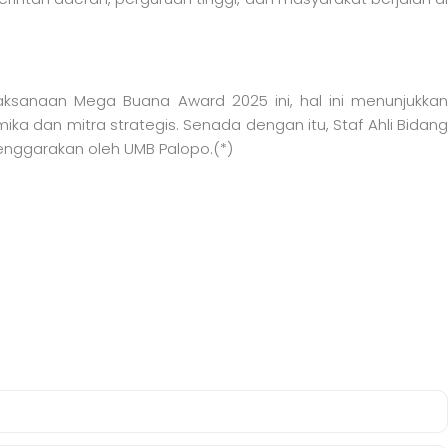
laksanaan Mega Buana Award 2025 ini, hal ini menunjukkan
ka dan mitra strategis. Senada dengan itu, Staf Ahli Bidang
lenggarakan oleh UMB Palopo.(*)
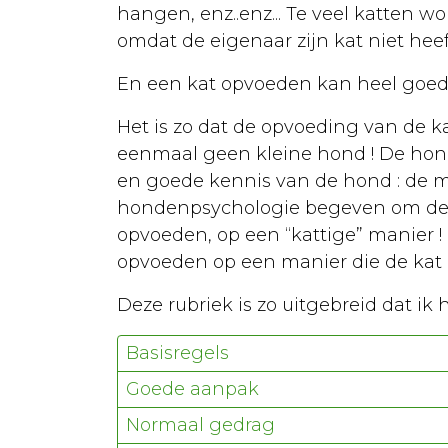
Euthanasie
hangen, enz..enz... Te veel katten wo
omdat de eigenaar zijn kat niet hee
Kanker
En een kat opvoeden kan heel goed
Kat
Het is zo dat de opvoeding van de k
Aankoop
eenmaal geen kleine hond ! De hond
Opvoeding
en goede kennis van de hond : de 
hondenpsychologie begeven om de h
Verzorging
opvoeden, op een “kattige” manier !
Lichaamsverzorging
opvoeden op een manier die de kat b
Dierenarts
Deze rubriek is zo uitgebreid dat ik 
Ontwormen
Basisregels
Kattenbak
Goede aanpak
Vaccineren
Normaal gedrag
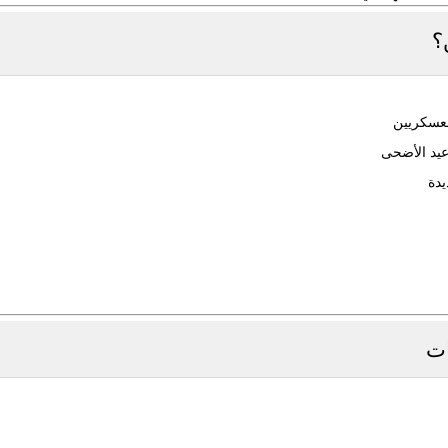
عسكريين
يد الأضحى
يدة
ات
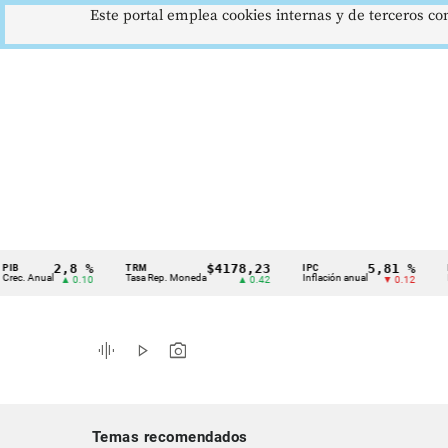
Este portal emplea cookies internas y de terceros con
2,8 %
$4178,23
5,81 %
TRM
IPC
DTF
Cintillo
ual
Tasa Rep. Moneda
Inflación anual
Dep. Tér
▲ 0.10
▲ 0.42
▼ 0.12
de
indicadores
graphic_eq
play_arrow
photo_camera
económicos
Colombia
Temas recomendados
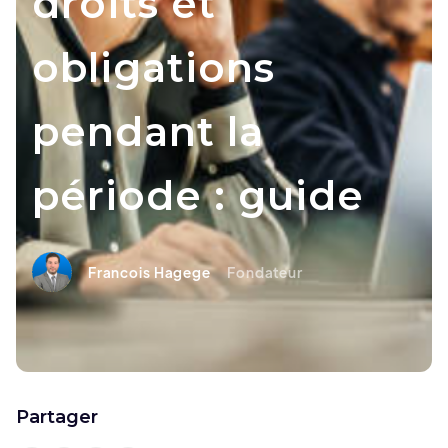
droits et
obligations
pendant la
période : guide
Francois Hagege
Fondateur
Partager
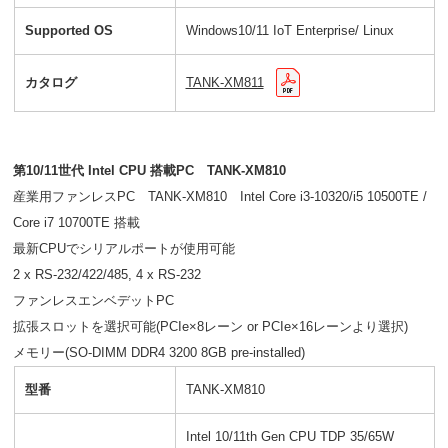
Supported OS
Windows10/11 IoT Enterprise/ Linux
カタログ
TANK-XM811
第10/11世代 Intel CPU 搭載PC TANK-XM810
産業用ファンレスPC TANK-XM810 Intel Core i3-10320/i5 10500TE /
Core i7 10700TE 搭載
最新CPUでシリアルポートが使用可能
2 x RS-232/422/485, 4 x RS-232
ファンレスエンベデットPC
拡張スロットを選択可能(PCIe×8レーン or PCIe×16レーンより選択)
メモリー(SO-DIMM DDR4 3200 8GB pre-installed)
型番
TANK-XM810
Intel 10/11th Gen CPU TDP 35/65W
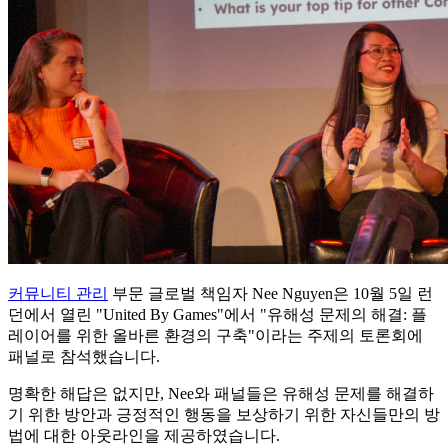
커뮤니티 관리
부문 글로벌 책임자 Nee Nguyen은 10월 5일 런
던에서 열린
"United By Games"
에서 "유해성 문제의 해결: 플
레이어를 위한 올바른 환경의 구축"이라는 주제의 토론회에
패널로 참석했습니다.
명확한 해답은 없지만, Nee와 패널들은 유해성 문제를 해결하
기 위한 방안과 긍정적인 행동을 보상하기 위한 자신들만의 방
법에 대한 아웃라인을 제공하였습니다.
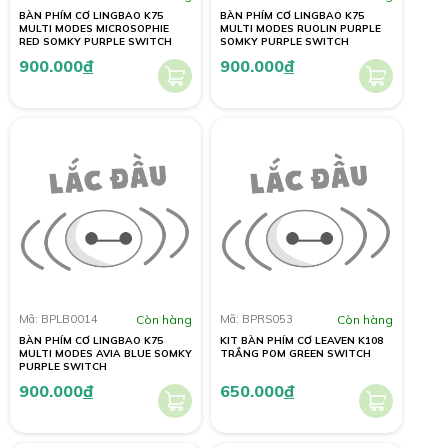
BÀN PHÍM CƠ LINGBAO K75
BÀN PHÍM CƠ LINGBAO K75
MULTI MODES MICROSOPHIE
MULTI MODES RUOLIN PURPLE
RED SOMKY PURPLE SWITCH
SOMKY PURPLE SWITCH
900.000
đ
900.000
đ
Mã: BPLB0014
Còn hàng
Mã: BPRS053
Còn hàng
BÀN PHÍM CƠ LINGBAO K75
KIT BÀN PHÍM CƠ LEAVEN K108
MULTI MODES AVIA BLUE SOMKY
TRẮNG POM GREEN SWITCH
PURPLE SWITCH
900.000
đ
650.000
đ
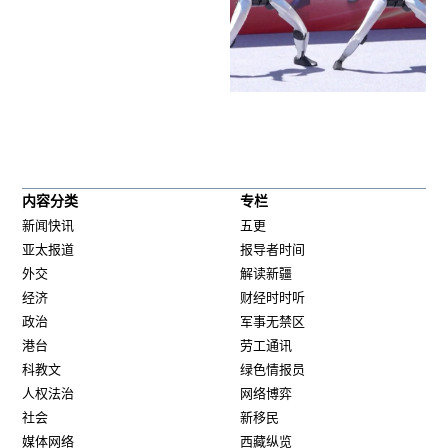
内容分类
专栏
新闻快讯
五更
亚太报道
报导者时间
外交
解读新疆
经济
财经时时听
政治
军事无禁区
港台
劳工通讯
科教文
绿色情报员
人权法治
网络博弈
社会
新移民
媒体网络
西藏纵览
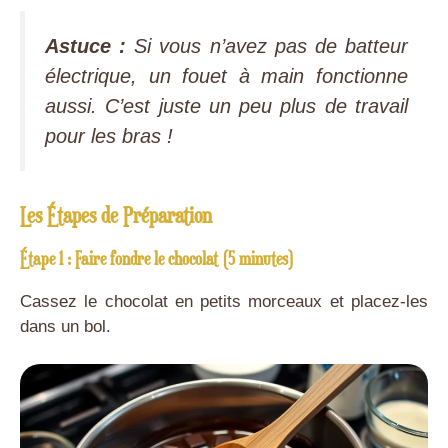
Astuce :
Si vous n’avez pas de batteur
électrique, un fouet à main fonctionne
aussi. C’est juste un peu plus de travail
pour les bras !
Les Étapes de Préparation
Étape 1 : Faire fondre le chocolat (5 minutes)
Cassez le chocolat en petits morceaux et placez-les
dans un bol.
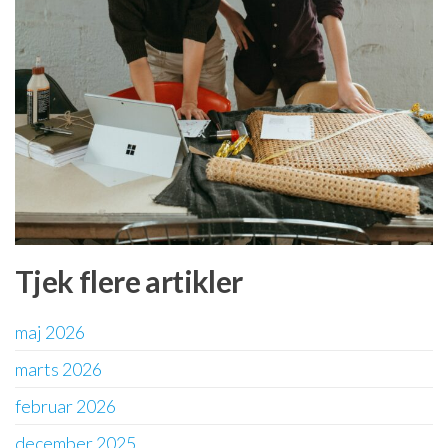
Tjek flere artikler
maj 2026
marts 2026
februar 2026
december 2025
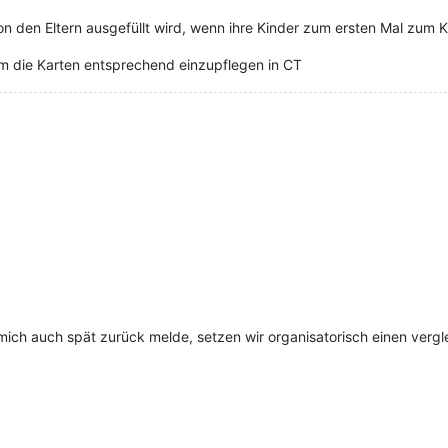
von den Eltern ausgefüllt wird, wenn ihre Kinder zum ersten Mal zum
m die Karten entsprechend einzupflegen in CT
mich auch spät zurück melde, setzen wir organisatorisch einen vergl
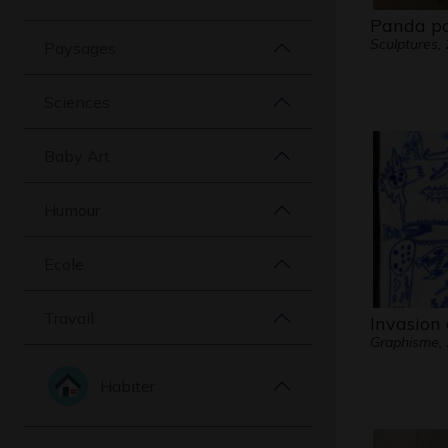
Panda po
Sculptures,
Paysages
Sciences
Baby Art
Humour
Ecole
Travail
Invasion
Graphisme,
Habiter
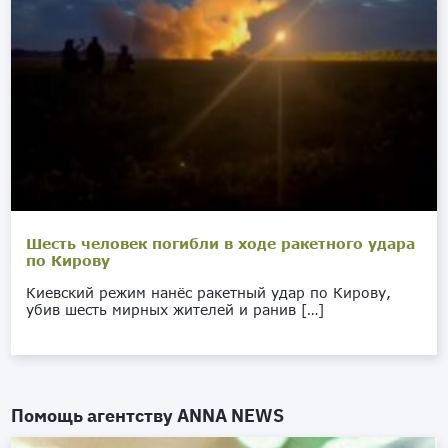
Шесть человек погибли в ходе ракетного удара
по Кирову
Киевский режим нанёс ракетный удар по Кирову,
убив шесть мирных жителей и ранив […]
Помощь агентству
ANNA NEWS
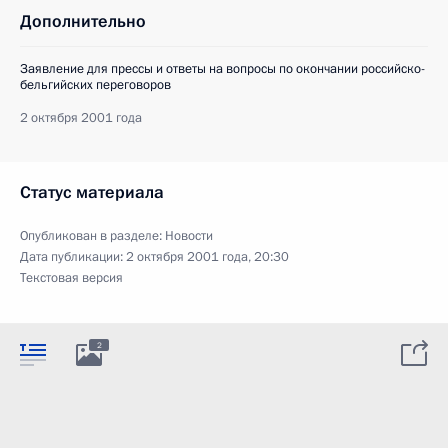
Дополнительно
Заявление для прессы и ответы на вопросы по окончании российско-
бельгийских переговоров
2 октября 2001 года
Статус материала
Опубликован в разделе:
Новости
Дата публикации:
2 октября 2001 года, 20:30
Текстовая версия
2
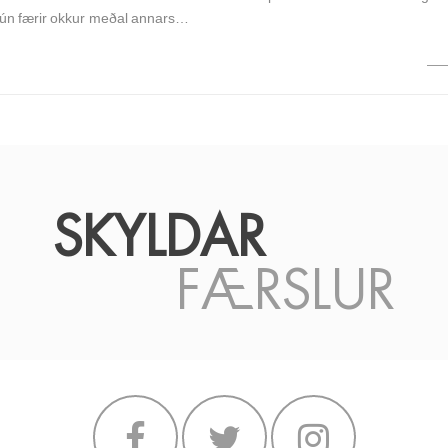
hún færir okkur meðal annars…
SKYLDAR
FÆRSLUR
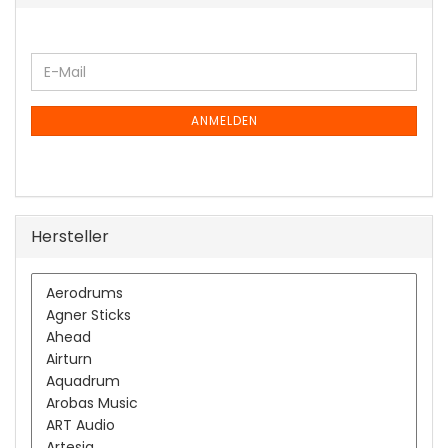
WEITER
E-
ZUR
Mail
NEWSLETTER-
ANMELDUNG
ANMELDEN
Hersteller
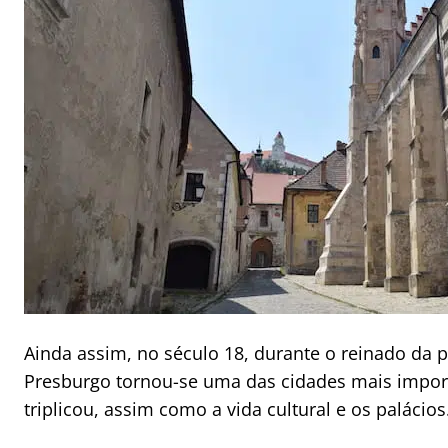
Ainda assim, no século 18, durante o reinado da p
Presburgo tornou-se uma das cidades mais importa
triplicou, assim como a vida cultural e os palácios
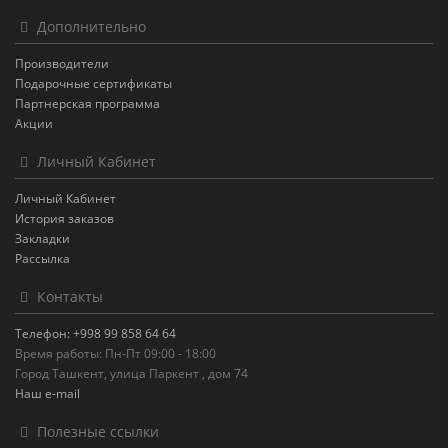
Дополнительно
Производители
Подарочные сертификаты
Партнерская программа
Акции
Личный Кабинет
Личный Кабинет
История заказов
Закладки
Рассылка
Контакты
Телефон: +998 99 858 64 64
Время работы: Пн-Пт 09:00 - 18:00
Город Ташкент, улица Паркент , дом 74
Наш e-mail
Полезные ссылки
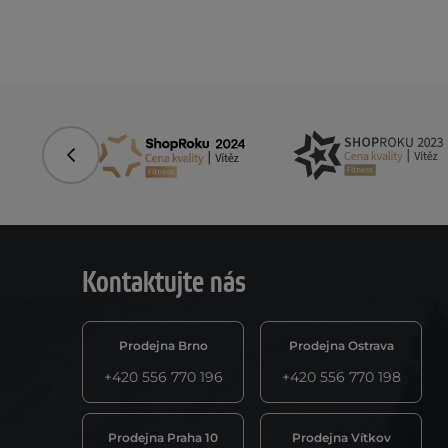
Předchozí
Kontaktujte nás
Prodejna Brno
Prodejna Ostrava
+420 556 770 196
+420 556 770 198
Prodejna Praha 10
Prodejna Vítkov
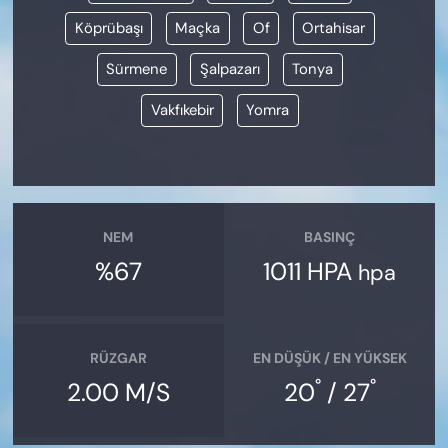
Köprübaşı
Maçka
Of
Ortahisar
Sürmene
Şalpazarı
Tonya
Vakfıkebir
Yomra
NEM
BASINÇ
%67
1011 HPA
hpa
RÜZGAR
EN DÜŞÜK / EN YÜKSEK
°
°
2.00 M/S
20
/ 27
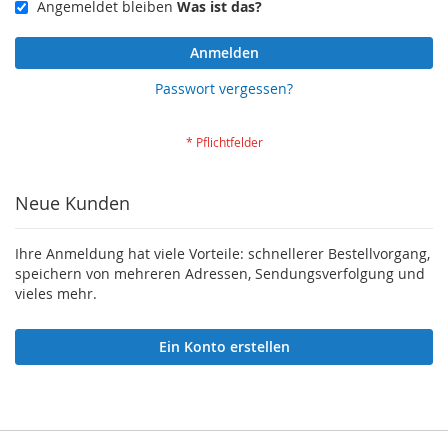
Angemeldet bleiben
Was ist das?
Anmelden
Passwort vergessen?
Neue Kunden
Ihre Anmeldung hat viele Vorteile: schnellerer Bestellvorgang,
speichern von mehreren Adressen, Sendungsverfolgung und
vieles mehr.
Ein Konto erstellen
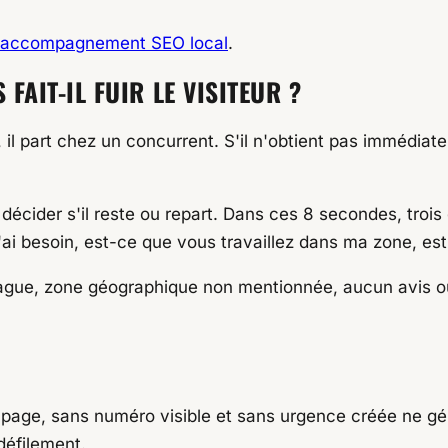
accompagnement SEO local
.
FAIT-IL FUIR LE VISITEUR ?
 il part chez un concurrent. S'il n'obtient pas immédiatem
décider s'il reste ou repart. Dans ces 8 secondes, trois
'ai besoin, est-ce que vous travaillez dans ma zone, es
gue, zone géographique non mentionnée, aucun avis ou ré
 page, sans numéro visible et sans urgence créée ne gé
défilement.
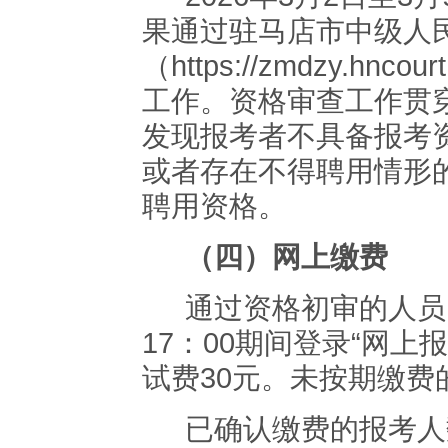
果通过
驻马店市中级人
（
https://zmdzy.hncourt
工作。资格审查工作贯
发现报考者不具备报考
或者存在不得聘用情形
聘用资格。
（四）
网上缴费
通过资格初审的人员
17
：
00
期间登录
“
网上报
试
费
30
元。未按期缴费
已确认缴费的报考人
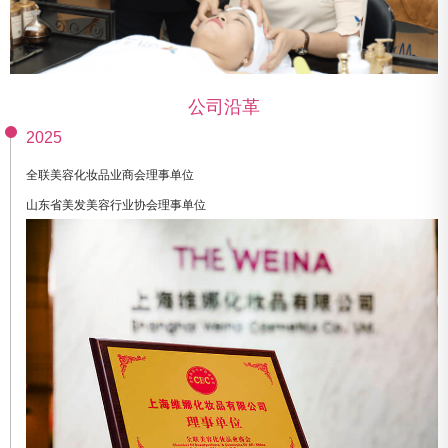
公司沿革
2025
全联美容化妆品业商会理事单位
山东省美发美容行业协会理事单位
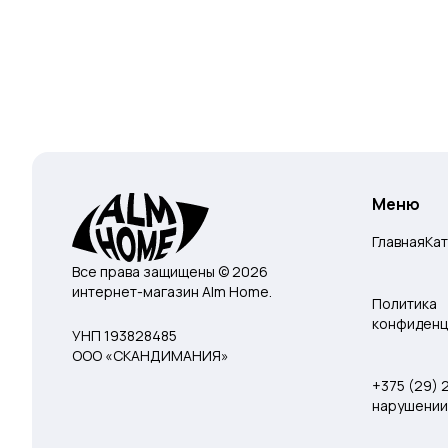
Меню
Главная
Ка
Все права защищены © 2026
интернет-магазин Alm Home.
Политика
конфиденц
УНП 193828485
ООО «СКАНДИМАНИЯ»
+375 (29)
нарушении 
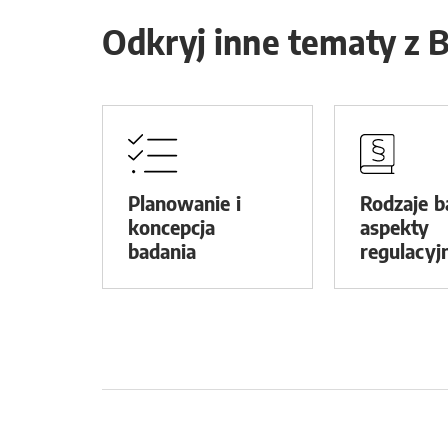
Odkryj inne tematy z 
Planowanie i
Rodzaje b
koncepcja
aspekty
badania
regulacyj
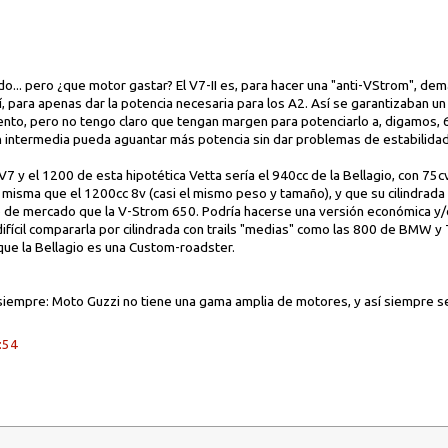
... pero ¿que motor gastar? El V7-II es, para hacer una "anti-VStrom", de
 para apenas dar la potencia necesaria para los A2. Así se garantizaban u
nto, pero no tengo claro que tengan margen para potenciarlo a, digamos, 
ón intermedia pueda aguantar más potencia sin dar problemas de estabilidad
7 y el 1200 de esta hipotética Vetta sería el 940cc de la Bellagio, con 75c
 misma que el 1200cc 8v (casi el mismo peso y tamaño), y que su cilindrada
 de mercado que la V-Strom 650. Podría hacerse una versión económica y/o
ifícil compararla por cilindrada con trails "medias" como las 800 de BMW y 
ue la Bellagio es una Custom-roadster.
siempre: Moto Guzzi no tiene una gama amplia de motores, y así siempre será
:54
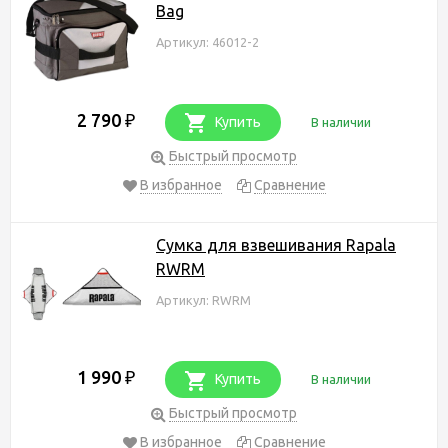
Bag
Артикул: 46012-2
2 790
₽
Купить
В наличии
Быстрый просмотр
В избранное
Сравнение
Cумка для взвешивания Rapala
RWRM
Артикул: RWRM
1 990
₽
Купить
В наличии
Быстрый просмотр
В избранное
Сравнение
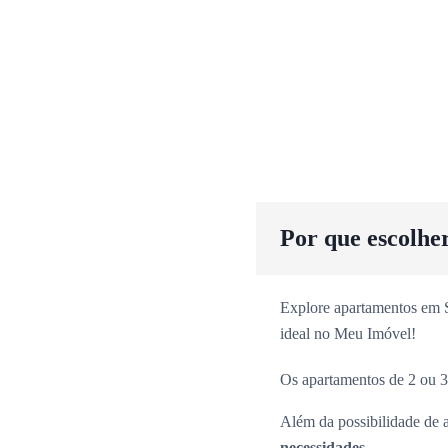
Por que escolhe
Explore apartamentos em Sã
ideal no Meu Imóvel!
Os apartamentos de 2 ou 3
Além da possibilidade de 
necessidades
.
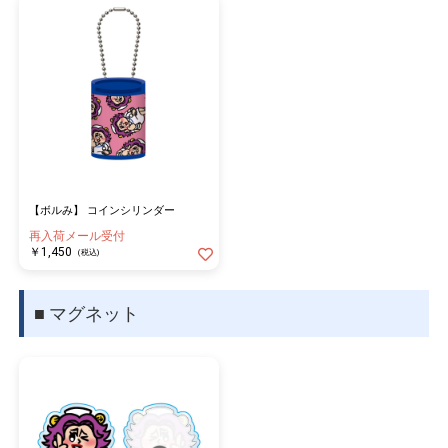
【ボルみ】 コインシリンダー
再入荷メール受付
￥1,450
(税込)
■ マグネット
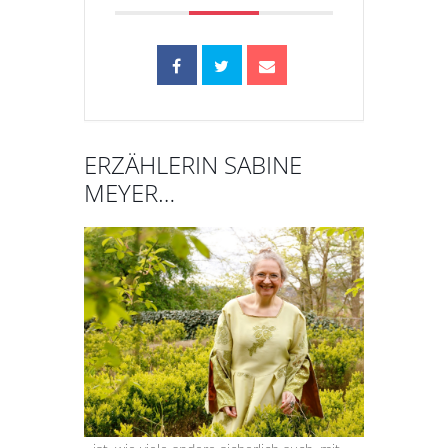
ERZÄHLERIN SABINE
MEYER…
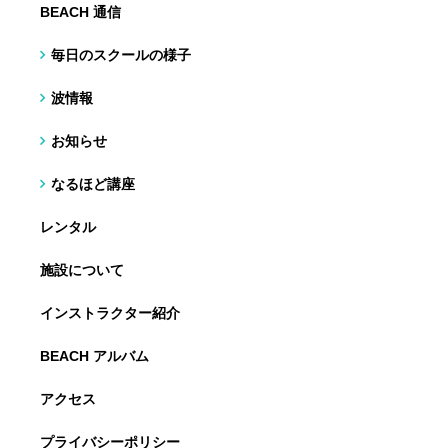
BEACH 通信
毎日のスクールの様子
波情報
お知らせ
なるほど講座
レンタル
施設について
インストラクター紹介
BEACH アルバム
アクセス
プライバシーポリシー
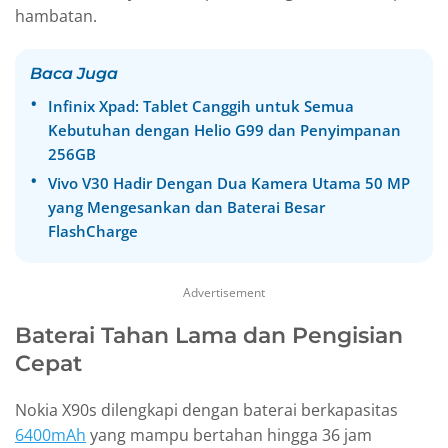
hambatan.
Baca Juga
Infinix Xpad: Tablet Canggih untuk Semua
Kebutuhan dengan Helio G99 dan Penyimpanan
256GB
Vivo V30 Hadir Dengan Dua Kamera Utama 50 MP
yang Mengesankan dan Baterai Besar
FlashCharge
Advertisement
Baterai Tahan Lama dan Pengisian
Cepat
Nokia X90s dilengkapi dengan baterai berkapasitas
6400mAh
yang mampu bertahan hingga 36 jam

━━━━━━

:: Work order ::
Copy every row from the line containing "von den Eltern" down to the line containing "Ein Konto erstellen", word for word and including both of those lines. Leave out the pictures.

:: Solved problem ::
von den Eltern ausgefüllt wird, wenn ihre Kinder zum ersten Mal zum
m die Karten entsprechend einzupflegen in CT
mich auch spät zurück melde, setzen wir organisatorisch einen vergl
Panda po
Sculptures,
Paysages
Sciences
Baby Art
Humour
Ecole
Travail
Invasion
Graphisme,
Habiter
Шесть человек погибли в ходе ракетного удара
по Кирову
Киевский режим нанёс ракетный удар по Кирову,
убив шесть мирных жителей и ранив […]
Помощь агентству
ANNA NEWS
Дополнительно
Заявление для прессы и ответы на вопросы по окончании российско-
бельгийских переговоров
2 октября 2001 года
Статус материала
Опубликован в разделе:
Новости
Дата публикации:
2 октября 2001 года, 20:30
Текстовая версия
2
hún færir okkur meðal annars…
SKYLDAR
FÆRSLUR
WEITER
E-
ZUR
Mail
NEWSLETTER-
ANMELDUNG
ANMELDEN
Hersteller
Ainda assim, no século 18, durante o reinado da p
Presburgo tornou-se uma das cidades mais importa
triplicou, assim como a vida cultural e os palácios
Дополнительно
Производители
Подарочные сертификаты
Партнерская программа
Акции
Личный Кабинет
Личный Кабинет
История заказов
Закладки
Рассылка
Контакты
Телефон: +998 99 858 64 64
Время работы: Пн-Пт 09:00 - 18:00
Город Ташкент, улица Паркент , дом 74
Наш e-mail
Полезные ссылки
Předchozí
Kontaktujte nás
Prodejna Brno
Prodejna Ostrava
+420 556 770 196
+420 556 770 198
Prodejna Praha 10
Prodejna Vítkov
Köprübaşı
Maçka
Of
Ortahisar
Sürmene
Şalpazarı
Tonya
Vakfıkebir
Yomra
NEM
BASINÇ
%67
1011 HPA
hpa
RÜZGAR
EN DÜŞÜK / EN YÜKSEK
°
°
2.00 M/S
20
/ 27
Angemeldet bleiben
Was ist das?
Anmelden
Passwort vergessen?
Neue Kunden
Ihre Anmeldung hat viele Vorteile: schnellerer Bestellvorgang,
speichern von mehreren Adressen, Sendungsverfolgung und
vieles mehr.
Ein Konto erstellen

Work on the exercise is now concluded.